Hoje, a diferença entre um amontoado – que os profissionais chamam de “acumulação” – e um acervo é que este é reconhecido como um conjunto que tem alguma importância porque reflete certos conhecimentos, histórias e identidades e, por isso, merece cuidado especial.

A decisão de reconhecer um conjunto de coisas como patrimônio e como acervo, ou seja, a importância desse conjunto, é uma questão de ordem política. Isso quer dizer que tal decisão é feita num determinado momento, por um determinado grupo de pessoas, e de modo coletivo.

Isso dá origem a mais uma pergunta: o que o Museu das Culturas Indígenas irá considerar como acervo? O Museu também irá usar essa definição de origem europeia? Como a diversidade de conhecimentos, perspectivas, artefatos e memórias de diferentes povos indígenas poderá ser materializada em acervos, em conjuntos de coisas consideradas importantes?

Cuidados

Quando se decide que um conjunto de coisas é importante, que ele deve ser reunido e guardado num certo lugar (acervo), que ele deve ser passado de geração em geração (patrimônio), logo pensamos na ideia de cuidado. A palavra cuidado tem, na sua origem, o verbo cogitar, e as ideias de pensamento, ponderação, atenção e reflexão. Nos museus, é preciso tomar cuidado com patrimônios e acervos, o que começa com o pensamento e o planejamento, e que deve estar claro também nas ações, como gestos que refletem esse pensamento.

O Museu é um espaço de cuidados: com a preservação do acervo, para que ele chegue às próximas gerações; com os conhecimentos ligados a esse acervo; e com as pessoas que queremos animar para conhecer e se relacionar com esse acervo.

Todos esses passos que mencionamos são parte da definição de uma política de acervos:

  • Reconhecer coletividades e seus direitos;
  • Reconhecer conjuntos de coisas e conhecimentos que são importantes de serem passadas entre as gerações;
  • Reconhecer os cuidados que é preciso ter para que essa transmissão aconteça.

Os povos indígenas no Brasil têm seus próprios conceitos a respeito daquilo que é importante transmitir entre as diferentes gerações – ideias que podem ser aproximadas à de patrimônio.
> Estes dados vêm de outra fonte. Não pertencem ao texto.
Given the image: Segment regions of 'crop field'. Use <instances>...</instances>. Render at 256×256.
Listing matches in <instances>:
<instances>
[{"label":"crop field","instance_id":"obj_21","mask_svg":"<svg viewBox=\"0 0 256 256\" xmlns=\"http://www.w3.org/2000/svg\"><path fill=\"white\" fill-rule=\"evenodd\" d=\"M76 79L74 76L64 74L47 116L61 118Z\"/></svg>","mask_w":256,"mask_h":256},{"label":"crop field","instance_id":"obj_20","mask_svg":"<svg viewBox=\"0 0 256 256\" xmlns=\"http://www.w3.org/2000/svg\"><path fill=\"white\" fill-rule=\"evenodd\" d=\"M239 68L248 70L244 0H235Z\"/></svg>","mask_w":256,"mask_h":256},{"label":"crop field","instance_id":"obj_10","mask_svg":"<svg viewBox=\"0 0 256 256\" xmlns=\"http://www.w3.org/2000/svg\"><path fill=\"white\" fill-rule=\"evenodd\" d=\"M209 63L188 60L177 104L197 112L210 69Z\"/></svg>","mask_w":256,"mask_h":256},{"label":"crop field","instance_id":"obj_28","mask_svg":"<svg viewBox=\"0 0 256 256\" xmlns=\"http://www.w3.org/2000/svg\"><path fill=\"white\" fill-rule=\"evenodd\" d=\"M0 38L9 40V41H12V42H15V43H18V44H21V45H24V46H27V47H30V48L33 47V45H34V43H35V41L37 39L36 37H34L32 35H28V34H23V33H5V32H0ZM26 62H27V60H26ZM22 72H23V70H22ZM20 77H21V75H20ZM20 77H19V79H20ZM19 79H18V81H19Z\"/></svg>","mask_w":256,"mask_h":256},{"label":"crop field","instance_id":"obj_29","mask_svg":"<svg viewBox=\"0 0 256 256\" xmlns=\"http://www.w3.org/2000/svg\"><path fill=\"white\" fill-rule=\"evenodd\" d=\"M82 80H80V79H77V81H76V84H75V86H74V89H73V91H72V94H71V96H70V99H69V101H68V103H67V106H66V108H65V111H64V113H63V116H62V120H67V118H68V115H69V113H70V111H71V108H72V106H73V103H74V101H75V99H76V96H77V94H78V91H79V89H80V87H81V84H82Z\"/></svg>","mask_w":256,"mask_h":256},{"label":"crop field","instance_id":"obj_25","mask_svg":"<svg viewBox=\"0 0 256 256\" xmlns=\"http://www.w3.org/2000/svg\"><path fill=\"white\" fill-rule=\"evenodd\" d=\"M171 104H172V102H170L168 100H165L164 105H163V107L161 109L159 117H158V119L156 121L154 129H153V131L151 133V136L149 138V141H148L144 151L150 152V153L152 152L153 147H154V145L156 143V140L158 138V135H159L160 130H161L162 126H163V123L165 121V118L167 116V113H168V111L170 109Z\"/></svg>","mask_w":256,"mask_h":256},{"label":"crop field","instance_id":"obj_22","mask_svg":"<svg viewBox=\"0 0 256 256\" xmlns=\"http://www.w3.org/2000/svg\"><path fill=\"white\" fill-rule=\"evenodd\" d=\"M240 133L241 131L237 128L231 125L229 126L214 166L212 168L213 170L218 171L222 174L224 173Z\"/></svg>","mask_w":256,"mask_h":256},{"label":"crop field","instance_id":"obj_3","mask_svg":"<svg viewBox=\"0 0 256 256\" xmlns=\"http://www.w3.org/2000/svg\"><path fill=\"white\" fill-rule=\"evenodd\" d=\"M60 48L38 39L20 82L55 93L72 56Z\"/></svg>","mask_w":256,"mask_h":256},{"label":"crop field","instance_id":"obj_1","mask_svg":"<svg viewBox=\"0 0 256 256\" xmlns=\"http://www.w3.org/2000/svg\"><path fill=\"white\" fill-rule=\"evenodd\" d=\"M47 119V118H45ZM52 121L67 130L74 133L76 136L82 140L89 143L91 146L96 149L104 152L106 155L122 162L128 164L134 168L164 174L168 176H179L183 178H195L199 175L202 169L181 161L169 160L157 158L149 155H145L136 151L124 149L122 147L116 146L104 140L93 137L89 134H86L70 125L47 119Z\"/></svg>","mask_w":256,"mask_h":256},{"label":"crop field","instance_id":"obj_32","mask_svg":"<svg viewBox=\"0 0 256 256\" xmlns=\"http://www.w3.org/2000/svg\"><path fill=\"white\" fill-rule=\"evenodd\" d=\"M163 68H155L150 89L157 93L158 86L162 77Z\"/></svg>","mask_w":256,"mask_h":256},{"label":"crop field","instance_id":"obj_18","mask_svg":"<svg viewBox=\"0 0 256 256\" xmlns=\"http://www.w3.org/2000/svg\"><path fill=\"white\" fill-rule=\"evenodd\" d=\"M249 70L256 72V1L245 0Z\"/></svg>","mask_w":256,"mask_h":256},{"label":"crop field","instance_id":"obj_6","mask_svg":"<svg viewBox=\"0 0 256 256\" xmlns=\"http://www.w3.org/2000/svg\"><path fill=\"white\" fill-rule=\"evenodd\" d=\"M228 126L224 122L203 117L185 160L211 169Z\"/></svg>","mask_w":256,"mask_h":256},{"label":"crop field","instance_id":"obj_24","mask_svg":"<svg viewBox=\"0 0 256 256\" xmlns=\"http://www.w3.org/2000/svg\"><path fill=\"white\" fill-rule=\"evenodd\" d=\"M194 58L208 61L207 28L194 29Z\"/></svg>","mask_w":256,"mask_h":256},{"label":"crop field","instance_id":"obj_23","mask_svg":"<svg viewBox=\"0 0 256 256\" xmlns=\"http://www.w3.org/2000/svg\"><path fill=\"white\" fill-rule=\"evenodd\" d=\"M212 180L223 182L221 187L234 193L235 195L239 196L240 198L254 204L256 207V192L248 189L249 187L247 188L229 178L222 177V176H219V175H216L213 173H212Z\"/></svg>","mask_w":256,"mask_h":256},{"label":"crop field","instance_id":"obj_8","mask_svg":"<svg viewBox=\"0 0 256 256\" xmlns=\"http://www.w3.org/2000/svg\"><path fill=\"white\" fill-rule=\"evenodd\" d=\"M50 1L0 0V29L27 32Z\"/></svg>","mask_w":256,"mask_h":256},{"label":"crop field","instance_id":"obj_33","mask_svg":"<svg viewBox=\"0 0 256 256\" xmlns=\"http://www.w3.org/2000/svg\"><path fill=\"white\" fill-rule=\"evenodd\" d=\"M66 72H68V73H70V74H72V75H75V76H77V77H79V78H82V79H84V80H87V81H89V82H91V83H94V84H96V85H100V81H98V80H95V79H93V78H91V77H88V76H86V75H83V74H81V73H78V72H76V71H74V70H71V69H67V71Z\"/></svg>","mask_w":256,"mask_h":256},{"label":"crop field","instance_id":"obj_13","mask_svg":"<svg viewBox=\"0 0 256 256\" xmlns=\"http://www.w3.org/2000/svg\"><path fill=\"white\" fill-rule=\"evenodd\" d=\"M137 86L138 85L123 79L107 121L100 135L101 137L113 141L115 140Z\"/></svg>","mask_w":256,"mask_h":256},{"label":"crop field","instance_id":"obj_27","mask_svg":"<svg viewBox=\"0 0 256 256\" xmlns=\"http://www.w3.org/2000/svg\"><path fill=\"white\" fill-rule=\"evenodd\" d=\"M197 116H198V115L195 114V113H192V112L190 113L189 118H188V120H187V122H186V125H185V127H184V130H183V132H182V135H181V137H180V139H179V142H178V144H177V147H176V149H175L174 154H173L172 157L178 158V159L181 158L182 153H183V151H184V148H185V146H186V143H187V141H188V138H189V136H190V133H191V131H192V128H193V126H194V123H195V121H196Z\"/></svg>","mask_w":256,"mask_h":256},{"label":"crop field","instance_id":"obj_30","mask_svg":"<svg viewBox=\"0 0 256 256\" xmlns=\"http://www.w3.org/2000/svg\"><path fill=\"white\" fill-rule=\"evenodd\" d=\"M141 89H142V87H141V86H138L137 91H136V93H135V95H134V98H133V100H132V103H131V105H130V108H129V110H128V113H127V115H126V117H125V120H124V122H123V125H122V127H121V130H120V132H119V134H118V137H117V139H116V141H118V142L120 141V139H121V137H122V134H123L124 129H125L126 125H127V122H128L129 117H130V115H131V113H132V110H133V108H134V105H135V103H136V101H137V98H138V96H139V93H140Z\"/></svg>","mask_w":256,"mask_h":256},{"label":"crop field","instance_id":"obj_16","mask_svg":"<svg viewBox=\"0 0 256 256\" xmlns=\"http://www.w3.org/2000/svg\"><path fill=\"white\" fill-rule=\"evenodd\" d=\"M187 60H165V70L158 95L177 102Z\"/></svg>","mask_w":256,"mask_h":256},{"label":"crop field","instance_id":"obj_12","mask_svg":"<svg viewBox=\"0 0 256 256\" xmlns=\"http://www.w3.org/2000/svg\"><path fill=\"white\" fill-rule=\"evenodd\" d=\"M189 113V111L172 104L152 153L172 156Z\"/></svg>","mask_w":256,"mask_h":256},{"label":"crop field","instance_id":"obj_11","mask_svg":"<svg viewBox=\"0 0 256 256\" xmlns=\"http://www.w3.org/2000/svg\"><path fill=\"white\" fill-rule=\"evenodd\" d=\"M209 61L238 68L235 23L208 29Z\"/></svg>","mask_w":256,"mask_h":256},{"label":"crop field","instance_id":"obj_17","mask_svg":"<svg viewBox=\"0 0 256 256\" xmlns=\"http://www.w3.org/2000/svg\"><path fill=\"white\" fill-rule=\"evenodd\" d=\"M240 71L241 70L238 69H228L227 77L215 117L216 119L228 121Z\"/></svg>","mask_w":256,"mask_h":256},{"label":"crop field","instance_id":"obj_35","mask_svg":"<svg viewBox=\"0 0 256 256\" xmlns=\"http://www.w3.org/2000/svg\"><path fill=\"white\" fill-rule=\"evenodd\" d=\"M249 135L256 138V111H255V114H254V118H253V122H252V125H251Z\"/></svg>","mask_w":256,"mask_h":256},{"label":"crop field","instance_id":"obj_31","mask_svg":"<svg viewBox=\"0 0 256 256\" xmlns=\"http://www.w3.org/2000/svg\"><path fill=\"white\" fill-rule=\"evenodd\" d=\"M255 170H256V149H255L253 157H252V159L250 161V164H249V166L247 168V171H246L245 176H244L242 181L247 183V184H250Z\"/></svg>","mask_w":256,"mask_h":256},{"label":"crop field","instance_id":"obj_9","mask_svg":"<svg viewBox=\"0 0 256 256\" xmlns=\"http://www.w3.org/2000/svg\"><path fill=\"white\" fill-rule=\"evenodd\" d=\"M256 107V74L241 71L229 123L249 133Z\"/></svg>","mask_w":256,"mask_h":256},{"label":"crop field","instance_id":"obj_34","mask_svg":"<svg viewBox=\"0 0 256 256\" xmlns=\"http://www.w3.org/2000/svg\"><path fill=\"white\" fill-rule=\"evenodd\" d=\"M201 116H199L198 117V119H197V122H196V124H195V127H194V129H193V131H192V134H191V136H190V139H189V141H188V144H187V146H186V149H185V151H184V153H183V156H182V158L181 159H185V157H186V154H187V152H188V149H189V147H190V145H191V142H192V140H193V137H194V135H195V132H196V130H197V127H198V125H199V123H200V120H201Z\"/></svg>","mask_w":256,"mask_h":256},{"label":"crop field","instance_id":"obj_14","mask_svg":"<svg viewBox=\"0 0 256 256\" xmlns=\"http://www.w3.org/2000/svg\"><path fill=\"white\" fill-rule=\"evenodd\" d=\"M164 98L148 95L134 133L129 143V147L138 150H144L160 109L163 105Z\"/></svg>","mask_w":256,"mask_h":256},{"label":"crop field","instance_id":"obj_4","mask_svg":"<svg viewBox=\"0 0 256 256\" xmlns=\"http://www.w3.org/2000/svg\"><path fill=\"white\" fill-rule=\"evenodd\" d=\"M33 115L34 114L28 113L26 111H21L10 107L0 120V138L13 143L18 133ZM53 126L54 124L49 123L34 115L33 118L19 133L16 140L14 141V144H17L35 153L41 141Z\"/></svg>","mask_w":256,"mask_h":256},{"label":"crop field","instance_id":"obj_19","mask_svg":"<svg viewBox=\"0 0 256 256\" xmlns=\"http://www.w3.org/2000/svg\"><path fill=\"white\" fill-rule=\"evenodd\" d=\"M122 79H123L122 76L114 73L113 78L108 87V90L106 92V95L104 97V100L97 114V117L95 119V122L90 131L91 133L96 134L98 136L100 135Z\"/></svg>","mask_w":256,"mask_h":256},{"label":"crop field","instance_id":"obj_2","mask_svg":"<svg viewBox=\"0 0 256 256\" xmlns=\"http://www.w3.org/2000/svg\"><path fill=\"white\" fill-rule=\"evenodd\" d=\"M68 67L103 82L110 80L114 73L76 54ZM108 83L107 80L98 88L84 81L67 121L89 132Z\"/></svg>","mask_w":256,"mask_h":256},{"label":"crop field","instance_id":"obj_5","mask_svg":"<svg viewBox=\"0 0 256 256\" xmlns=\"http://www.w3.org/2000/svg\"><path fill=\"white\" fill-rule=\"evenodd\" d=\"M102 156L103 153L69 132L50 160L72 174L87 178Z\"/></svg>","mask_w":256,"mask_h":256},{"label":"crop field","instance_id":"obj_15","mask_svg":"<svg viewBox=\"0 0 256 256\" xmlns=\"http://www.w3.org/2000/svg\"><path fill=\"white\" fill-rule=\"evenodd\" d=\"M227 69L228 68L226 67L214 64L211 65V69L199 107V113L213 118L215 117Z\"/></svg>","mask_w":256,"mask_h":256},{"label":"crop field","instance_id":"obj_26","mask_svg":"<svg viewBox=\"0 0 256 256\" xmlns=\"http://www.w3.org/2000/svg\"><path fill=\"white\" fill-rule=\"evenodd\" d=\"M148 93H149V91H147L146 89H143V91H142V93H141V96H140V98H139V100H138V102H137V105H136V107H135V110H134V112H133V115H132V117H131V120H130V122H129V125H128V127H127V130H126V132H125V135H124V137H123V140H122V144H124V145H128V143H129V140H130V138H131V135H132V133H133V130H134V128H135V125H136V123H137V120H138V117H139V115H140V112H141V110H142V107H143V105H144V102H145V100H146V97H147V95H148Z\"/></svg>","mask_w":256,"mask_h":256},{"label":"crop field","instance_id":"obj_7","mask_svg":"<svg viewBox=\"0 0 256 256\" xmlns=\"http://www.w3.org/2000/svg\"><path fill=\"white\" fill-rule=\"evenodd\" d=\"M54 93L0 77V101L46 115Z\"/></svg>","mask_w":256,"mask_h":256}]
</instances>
Eles também têm seus próprios modos de reunir e cuidar daquilo que consideram importante – ideias próximas à de acervo. Coletividades, lideranças, professoras e professores, pesquisadoras e pesquisadores indígenas, também têm pensado em modos de se apropriar dos conceitos de patrimônio e de acervo nos termos de cada coletividade ou cada povo.

O que os povos indígenas consideram como seus patrimônios? Como reconhecer esses patrimônios por meio da formação de acervos? E que cuidados serão tomados com esses patrimônios, esses acervos e na sua transmissão para o futuro?